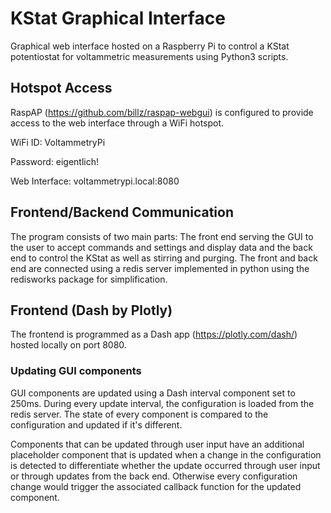 # KStat Graphical Interface

Graphical web interface hosted on a Raspberry Pi to control a KStat potentiostat for voltammetric measurements using Python3 scripts.

## Hotspot Access

RaspAP (https://github.com/billz/raspap-webgui) is configured to provide access to the web interface through a WiFi hotspot.

WiFi ID: VoltammetryPi

Password: eigentlich!

Web Interface: voltammetrypi.local:8080

## Frontend/Backend Communication

The program consists of two main parts: The front end serving the GUI to the user to accept commands and settings and display data and the back end to control the KStat as well as stirring and purging. The front and back end are connected using a redis server implemented in python using the redisworks package for simplification.

## Frontend (Dash by Plotly)

The frontend is programmed as a Dash app (https://plotly.com/dash/) hosted locally on port 8080.

### Updating GUI components

GUI components are updated using a Dash interval component set to 250ms. During every update interval, the configuration is loaded from the redis server. The state of every component is compared to the configuration and updated if it's different. 

Components that can be updated through user input have an additional placeholder component that is updated when a change in the configuration is detected to differentiate whether the update occurred through user input or through updates from the back end. Otherwise every configuration change would trigger the associated callback function for the updated component.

---*---

## Description of the task:
Each line holding "https" in the records should be copied out.

## Response for this exercise:
RaspAP (https://github.com/billz/raspap-webgui) is configured to provide access to the web interface through a WiFi hotspot.
The frontend is programmed as a Dash app (https://plotly.com/dash/) hosted locally on port 8080.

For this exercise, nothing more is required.